### ASSIGNED TASK
Give everything in the records from the line containing "Model 2, Model" down to the line containing "Which has a higher value, 2016 or 2022?", inclusive, as a numbered list with blank lines omitted.
#####
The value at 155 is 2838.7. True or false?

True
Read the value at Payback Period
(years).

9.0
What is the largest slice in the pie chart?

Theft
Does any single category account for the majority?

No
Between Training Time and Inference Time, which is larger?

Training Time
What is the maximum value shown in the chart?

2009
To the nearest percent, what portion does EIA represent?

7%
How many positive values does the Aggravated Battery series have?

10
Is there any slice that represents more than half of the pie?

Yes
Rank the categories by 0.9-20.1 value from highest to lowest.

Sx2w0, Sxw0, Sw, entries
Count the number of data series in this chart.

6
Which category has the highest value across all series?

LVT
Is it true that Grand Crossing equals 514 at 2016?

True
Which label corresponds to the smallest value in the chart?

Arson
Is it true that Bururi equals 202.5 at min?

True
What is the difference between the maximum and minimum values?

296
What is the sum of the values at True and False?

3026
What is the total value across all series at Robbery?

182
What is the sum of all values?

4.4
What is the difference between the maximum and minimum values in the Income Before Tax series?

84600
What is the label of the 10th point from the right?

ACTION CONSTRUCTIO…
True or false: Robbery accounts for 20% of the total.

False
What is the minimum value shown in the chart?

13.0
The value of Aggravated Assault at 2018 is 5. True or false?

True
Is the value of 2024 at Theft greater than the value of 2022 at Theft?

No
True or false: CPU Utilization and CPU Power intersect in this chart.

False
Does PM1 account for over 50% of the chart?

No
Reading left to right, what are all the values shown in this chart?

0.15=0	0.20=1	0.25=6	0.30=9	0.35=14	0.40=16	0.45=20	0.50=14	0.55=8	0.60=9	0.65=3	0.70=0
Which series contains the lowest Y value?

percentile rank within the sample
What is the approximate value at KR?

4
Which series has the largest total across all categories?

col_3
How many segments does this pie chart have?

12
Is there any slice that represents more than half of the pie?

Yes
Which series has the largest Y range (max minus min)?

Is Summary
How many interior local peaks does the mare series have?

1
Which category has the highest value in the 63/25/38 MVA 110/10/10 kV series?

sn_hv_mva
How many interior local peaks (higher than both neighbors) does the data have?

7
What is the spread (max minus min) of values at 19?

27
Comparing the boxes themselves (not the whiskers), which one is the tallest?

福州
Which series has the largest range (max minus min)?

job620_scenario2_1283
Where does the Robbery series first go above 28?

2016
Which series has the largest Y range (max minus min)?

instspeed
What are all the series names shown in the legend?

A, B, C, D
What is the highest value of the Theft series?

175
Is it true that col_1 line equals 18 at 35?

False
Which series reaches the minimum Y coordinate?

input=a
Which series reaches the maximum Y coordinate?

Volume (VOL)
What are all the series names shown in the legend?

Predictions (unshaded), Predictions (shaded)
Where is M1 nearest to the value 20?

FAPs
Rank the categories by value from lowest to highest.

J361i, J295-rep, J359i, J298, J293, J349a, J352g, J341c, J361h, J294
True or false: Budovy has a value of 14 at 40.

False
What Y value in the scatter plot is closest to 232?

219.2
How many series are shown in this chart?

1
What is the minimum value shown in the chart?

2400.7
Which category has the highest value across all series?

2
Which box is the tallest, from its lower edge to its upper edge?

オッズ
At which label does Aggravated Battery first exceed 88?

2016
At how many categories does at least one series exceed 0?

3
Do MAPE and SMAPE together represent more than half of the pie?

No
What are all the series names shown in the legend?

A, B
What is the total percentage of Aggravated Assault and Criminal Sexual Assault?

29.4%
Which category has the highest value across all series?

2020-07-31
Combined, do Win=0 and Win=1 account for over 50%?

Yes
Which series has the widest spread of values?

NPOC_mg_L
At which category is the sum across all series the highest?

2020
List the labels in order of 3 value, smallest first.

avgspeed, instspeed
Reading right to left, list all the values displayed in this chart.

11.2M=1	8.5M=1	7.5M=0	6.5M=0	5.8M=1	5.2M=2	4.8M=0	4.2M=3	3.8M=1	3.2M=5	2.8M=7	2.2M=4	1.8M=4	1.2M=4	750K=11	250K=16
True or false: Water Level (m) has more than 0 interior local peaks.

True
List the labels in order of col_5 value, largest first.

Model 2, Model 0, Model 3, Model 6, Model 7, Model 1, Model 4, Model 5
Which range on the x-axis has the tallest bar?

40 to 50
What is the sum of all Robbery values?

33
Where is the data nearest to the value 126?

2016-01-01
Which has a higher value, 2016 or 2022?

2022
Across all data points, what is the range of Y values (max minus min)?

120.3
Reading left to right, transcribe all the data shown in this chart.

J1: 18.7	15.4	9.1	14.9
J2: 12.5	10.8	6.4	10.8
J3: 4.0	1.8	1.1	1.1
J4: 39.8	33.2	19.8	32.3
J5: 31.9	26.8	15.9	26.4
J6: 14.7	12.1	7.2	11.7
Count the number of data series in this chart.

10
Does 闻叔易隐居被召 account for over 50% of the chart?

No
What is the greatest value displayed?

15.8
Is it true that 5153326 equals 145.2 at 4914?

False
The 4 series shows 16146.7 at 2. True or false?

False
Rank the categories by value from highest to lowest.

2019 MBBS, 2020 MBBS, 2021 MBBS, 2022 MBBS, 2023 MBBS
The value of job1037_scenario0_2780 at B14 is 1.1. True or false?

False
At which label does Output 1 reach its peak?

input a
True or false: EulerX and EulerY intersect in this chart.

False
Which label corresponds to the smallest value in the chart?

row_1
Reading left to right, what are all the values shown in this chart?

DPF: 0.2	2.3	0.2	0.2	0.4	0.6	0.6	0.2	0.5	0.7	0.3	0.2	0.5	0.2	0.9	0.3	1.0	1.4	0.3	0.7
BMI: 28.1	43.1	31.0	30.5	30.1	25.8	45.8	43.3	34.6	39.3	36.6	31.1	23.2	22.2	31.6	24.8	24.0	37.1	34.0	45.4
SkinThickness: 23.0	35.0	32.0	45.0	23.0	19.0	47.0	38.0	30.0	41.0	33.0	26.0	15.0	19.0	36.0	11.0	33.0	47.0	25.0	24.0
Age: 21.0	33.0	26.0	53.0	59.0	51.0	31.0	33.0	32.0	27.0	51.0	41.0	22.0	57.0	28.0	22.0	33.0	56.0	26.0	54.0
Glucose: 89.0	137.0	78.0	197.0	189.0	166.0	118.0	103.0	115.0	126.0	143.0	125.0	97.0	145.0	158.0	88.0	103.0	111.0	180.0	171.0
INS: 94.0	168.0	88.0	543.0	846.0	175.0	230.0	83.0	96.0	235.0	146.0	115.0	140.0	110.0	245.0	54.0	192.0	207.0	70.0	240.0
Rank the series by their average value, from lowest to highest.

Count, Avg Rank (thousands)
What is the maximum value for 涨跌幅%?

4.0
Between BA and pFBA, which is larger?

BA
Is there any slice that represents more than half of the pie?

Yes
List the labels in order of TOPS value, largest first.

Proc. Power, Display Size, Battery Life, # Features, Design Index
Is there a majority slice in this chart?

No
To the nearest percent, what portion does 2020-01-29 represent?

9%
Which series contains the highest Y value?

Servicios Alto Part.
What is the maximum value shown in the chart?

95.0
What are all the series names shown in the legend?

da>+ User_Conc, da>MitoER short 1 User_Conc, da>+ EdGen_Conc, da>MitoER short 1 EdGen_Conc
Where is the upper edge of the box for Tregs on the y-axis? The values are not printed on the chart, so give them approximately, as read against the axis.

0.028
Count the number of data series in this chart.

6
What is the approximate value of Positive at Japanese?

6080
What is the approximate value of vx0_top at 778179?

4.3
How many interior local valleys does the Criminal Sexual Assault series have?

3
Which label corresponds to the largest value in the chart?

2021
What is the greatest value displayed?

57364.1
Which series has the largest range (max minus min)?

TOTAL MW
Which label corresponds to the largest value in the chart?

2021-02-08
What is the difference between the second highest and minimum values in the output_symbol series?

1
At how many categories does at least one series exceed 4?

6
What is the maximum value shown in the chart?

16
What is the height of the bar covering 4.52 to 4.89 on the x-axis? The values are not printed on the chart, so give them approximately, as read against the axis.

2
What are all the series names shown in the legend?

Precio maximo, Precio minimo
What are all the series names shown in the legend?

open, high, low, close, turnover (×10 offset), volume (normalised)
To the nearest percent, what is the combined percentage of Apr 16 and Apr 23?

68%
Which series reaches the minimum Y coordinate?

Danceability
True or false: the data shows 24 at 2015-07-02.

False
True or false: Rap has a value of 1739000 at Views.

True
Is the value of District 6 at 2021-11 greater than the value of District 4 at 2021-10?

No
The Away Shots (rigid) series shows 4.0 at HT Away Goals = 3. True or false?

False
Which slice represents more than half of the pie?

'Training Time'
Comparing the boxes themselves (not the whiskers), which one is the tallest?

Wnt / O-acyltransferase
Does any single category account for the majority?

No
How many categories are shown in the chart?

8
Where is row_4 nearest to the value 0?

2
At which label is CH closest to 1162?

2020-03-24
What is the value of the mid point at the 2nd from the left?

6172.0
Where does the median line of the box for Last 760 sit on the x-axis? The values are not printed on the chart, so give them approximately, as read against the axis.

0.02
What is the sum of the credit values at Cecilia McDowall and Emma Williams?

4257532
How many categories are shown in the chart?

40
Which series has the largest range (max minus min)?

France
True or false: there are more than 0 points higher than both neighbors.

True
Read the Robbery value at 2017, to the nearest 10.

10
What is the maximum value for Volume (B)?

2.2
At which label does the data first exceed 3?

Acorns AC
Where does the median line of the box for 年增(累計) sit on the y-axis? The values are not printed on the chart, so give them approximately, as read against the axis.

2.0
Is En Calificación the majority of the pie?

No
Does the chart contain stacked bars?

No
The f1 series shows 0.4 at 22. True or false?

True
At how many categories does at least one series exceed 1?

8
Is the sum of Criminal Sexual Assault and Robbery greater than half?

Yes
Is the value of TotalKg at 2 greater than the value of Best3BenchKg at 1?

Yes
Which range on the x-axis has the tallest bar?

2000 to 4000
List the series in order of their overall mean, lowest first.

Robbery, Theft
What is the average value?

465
#####
### ANSWER TO THIS TASK
1. Model 2, Model 0, Model 3, Model 6, Model 7, Model 1, Model 4, Model 5
2. Which range on the x-axis has the tallest bar?
3. 40 to 50
4. What is the sum of all Robbery values?
5. 33
6. Where is the data nearest to the value 126?
7. 2016-01-01
8. Which has a higher value, 2016 or 2022?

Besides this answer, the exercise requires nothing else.